[Start of section]
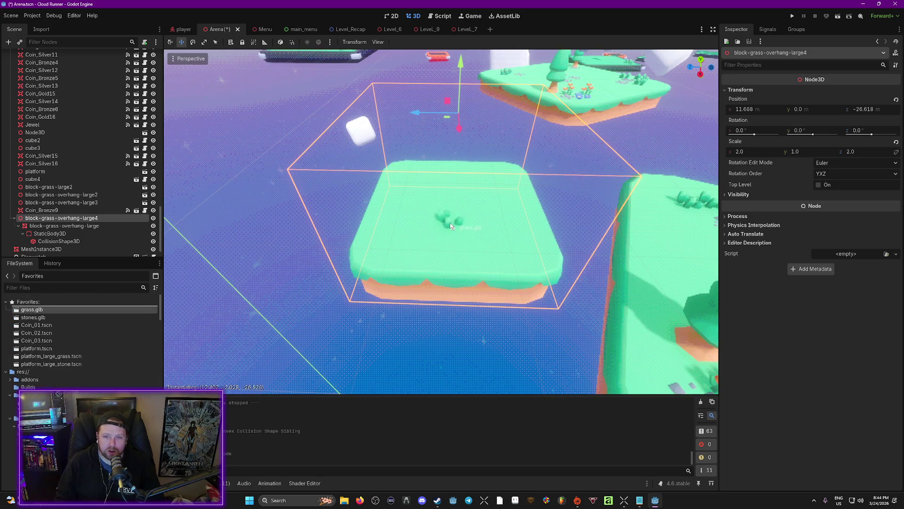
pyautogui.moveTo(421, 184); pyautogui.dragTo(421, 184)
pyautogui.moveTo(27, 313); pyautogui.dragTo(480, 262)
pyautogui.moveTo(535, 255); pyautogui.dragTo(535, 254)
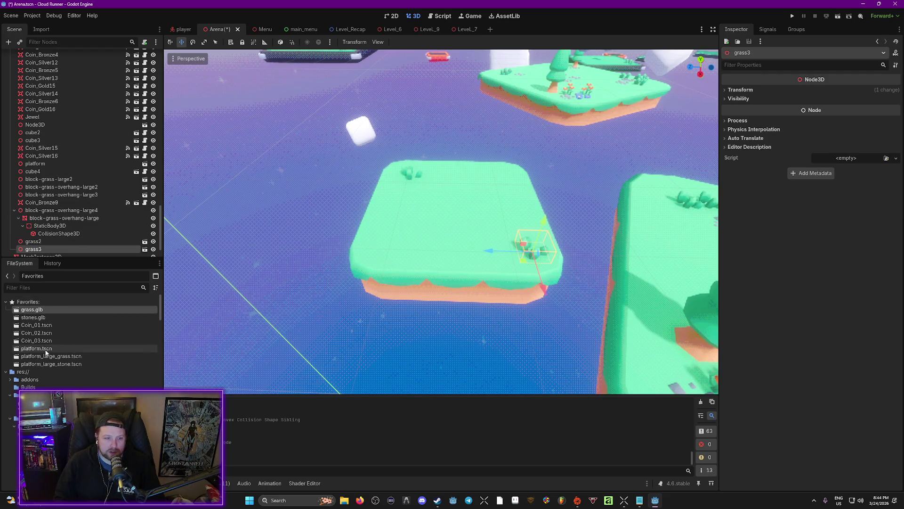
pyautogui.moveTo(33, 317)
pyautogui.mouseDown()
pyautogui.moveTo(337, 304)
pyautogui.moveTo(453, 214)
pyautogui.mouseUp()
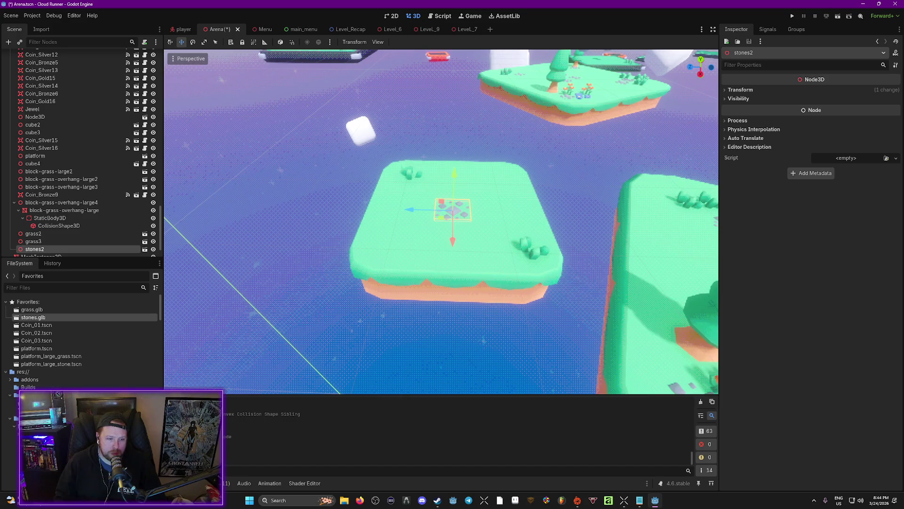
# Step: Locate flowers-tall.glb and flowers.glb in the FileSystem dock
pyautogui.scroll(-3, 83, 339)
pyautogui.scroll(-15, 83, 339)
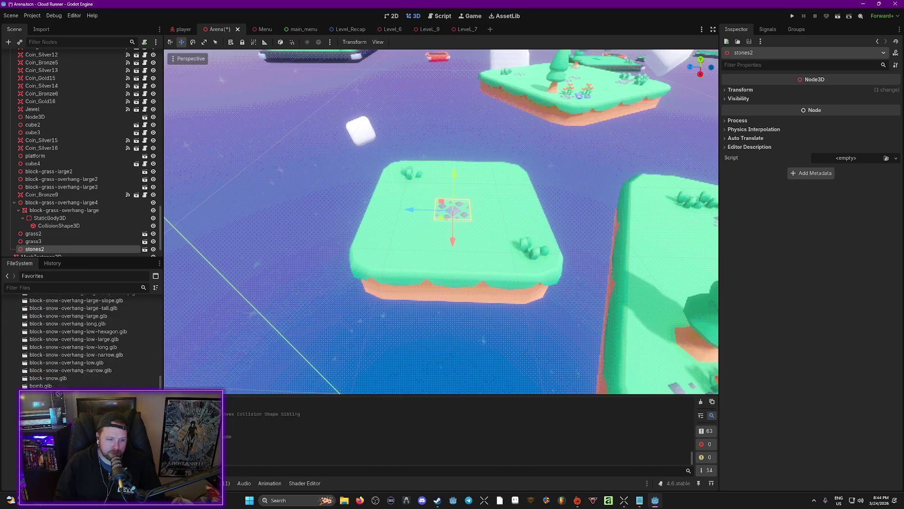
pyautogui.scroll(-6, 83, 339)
[End of section]
The copy must start at the line containing "pyautogui.moveTo(535, 255); pyautogui.dragTo(535, 254)" and end at the last line of the data, matching each line exactly. It must hold no pictures.

• [Response to the task]:
pyautogui.moveTo(535, 255); pyautogui.dragTo(535, 254)
pyautogui.moveTo(33, 317)
pyautogui.mouseDown()
pyautogui.moveTo(337, 304)
pyautogui.moveTo(453, 214)
pyautogui.mouseUp()
# Step: Locate flowers-tall.glb and flowers.glb in the FileSystem dock
pyautogui.scroll(-3, 83, 339)
pyautogui.scroll(-15, 83, 339)
pyautogui.scroll(-6, 83, 339)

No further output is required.